Future growth expectations in earnings/operating earnings/profits/EPS?

- FMCG branded sugar business is a "slow burn" investment aimed at long-term brand building and increased reach; profitability contribution expected in 4-6 quarters. - Value-added sweeteners currently ~5% of sales, targeted to reach 25-30%, driving EBITDA growth. - Advertising spends (~3% of sales) considered investment to build brand equity, expected to increase with product portfolio expansion. - Refinery profitability hinges on "white premiums" or spreads; premiums locked for current year support better H2 profitability; next year premiums to be locked as market opportunities arise. - Sugar business to maintain steady performance; cost of production FY2024 approx. Rs. 32,000-33,000/MT (excl. interest). - Distillery and cogeneration segments to benefit from volume expansions and better realizations. - Overall, gradual scaling with patience in brand building and operational efficiencies to sustain and improve profitability and EPS over coming quarters and years.
📋

orderbook

Current/ Expected Orderbook/ Pending Orders?
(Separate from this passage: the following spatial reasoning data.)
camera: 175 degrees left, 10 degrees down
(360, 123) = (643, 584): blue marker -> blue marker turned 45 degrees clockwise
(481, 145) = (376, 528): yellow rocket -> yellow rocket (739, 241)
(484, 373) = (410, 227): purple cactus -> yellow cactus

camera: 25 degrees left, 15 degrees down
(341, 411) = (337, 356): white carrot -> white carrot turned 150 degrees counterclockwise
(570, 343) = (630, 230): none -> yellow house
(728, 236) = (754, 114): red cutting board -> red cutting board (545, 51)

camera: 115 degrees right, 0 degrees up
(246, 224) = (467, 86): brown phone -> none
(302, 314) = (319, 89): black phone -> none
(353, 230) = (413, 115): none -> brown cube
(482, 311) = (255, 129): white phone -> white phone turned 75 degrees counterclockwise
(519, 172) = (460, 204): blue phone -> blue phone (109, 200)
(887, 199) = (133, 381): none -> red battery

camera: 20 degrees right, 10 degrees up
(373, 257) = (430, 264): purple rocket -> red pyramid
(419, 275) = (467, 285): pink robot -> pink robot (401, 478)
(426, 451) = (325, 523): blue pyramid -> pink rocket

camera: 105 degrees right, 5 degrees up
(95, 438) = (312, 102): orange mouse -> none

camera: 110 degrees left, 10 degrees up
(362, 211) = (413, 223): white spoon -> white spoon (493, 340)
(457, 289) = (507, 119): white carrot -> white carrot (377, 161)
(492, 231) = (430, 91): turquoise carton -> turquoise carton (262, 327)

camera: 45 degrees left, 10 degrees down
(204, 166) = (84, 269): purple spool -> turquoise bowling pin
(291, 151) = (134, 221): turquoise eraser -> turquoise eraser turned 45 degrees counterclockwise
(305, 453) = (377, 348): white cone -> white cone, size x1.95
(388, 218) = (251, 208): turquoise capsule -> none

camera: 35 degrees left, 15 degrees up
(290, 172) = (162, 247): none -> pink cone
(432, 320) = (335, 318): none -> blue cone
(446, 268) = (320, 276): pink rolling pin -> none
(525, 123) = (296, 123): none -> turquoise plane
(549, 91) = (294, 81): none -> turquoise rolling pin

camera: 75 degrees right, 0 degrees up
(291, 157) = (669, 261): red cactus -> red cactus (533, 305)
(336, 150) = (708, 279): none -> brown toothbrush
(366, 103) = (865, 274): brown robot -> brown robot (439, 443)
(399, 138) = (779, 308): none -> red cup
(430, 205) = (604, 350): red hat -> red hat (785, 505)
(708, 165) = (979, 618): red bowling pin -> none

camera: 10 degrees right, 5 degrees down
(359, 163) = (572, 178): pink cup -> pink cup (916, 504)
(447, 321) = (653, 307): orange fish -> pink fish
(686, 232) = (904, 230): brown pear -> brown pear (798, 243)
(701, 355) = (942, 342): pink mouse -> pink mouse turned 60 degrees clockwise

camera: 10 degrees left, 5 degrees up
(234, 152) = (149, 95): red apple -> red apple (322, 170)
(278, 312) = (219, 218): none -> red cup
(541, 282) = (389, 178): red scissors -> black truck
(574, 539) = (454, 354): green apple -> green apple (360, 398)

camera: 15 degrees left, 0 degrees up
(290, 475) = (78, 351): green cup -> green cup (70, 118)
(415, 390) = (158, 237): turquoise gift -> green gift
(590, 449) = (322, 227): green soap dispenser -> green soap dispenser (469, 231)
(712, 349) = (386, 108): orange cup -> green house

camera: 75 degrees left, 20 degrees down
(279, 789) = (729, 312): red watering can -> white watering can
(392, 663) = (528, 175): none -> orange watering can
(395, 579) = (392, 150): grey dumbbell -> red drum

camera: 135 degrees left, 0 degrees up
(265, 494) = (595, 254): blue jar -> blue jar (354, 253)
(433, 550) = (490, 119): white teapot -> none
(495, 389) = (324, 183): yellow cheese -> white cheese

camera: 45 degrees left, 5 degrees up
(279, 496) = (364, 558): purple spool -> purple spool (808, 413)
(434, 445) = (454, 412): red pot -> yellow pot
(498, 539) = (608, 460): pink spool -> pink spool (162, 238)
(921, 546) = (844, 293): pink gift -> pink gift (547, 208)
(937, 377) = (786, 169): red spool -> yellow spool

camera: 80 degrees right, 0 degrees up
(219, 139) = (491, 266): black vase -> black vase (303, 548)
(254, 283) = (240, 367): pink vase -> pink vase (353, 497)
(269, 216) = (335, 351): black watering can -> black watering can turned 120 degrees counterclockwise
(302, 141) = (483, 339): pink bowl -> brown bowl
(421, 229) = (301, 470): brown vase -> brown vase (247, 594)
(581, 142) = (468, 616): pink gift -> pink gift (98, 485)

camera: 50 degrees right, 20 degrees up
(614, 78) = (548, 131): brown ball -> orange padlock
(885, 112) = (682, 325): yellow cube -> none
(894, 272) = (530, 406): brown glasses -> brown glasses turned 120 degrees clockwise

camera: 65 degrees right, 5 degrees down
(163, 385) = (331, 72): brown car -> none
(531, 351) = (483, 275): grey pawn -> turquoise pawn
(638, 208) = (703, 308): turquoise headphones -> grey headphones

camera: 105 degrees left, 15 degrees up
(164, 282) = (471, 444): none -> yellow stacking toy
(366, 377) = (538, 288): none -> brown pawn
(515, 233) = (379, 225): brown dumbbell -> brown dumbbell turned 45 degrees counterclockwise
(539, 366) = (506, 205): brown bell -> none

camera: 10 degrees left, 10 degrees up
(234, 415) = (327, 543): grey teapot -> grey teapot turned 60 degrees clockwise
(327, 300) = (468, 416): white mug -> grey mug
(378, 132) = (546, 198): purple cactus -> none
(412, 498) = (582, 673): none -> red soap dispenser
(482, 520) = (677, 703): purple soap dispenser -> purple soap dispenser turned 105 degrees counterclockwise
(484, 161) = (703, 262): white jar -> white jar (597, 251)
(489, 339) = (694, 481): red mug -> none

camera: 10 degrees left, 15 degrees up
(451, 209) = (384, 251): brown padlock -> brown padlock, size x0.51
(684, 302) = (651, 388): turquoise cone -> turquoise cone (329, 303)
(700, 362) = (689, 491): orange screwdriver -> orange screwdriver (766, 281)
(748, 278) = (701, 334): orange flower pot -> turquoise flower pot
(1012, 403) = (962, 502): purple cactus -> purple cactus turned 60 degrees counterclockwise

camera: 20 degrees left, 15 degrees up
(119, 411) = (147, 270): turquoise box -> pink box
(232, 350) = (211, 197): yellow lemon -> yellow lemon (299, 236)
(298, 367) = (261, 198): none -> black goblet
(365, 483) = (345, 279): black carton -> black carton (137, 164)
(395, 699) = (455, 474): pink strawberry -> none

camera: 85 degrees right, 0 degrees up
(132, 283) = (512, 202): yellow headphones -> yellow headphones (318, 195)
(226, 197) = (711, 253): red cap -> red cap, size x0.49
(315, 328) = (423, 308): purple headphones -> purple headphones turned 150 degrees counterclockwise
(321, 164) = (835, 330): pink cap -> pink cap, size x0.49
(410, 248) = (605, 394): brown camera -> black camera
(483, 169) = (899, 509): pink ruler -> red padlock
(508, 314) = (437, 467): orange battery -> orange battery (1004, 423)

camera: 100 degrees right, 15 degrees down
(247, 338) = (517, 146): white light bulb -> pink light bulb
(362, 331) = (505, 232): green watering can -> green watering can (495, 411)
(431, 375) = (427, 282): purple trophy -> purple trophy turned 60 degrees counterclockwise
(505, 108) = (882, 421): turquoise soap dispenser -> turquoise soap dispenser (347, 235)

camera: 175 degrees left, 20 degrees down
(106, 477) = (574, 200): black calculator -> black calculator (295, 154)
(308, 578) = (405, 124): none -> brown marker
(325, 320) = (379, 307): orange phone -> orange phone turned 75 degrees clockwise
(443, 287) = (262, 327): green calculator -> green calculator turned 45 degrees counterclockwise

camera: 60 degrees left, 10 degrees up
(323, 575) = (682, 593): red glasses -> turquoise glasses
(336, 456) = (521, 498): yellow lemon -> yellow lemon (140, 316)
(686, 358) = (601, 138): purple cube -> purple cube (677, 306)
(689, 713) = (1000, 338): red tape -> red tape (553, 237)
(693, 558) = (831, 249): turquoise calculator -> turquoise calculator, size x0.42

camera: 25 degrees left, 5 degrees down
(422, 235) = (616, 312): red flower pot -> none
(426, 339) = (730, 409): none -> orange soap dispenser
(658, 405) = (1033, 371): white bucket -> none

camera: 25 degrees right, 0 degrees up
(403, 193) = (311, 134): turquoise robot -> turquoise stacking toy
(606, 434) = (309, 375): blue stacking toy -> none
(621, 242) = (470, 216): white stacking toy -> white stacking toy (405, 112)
The transcript from the Q2 FY2024 Earnings conference call of E.I.D.- Parry (India) Limited does not specifically mention details about current or expected orderbook or pending orders. The discussion primarily covers: - Sugar production and market outlook for FY2023-24. - Operational performance and profitability of refinery, distillery, and nutraceutical segments. - FMCG branded sugar business progress and distribution expansion. - Debt position and capital management. - Impact of export ban and raw material pricing dynamics. No explicit information on orderbook or pending orders was provided during the call.